The article said in part “Awake, sleeping Protestants, do
not let this vassal of a foreign potentate hypnotize you into making him the next
occupant of the Executive Mansion! No,
this devout subject of the Pope never shall be the Chief Executive of the
mightiest nation in the world if all true Americans do their part in defeating
Smith.”
It went on to denounce the Knights of Columbus and called
parochial schools “merely dens of hatred, malice and deception.” The inflammatory nature of the article (which
could hardly have been written by a pre-teen) was such that, according to The
New York Times, “When the three men were arrested they were hustled to the
police station as a precaution against violence.”
No. 3 West 87th Street was home to writer and
thinker Gregory Polonski by the early 1930s.

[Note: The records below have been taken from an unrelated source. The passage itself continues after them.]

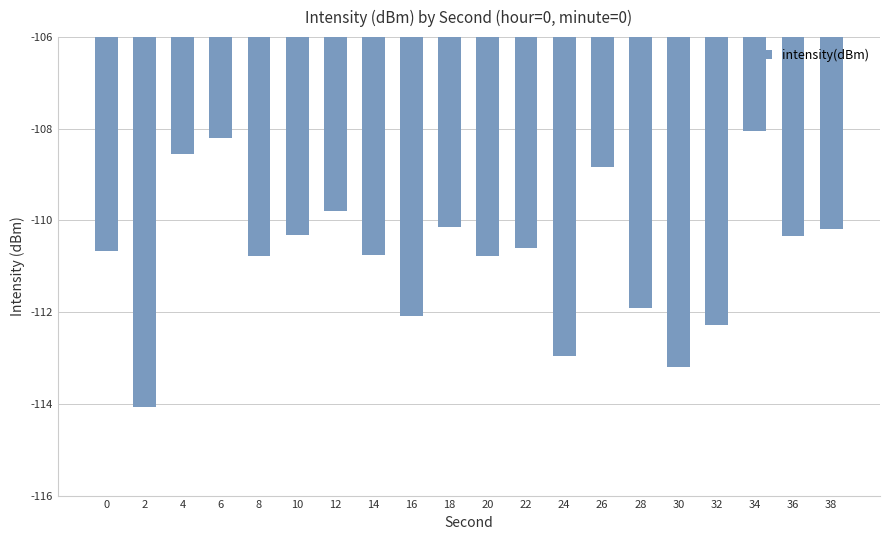

What is the value of the 12th bar from the left?

-110.6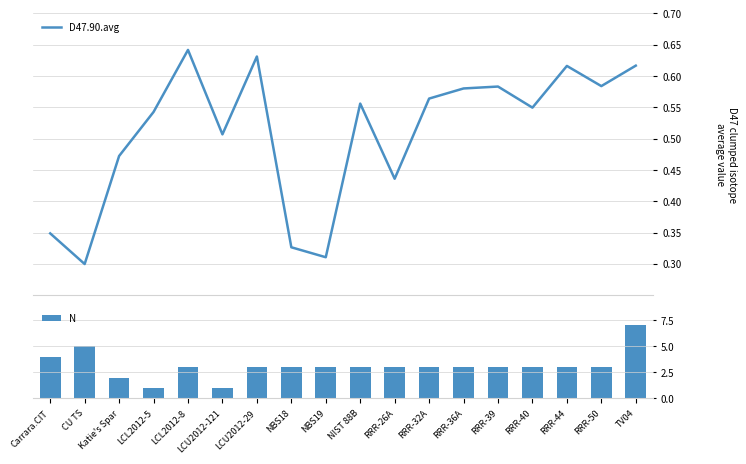

Reading right to left, transcribe all the data shown in this chart.

D47.90.avg: 0.6	0.6	0.6	0.5	0.6	0.6	0.6	0.4	0.6	0.3	0.3	0.6	0.5	0.6	0.5	0.5	0.3	0.3
N: 7.0	3.0	3.0	3.0	3.0	3.0	3.0	3.0	3.0	3.0	3.0	3.0	1.0	3.0	1.0	2.0	5.0	4.0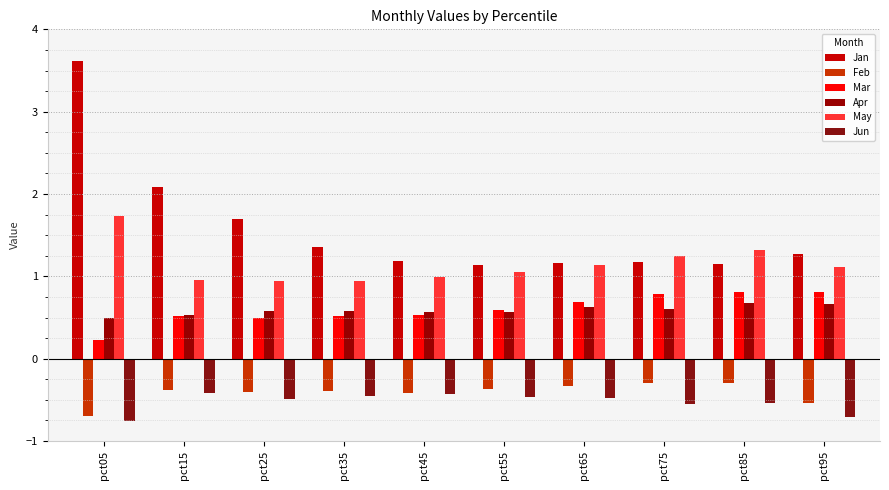

What are all the series names shown in the legend?

Jan, Feb, Mar, Apr, May, Jun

Born in Russia in 1872, he had taught in the Universities of Petrograd
and Leipzig. He and his wife, the former
Anna Neitzschik, had arrived in America in 1921. Polonsi wrote many books and
treatises on philosophical subjects and was best known as an exponent of the
Spinozistic metaphysical philosophy (which maintained that all things in nature
“have been determined from the necessity of the divine nature to exist and
produce an effect") and Cartesian logic, based on the work of Rene Descartes.
While her husband wrote and lectured, Anna Neitzschik Polonski
was both an artist and singer. A
contralto, she was a member of the Metropolitan Opera Company. She remained in the 87th Street apartment
following Gregory’s death on April 12, 1933.
Another operatic residence was baritone Martino Rossi in the
1940s. He had sung with Chicago,
Philadelphia and New York opera companies and, since 1939, was a voice
teacher. In the fall of 1949 he became
ill and on Sunday, February 6, 1950 he died in his apartment at the age of 58.
Little has changed to the exterior of James W. Cole’s
brooding brownstone building after nearly 140 years. As the apartments were broken up and reconfigured,
the interiors were lost; replaced by 20th century functionality. Nevertheless, No. 3 West 87th
survives as a delightful relic of early apartment living.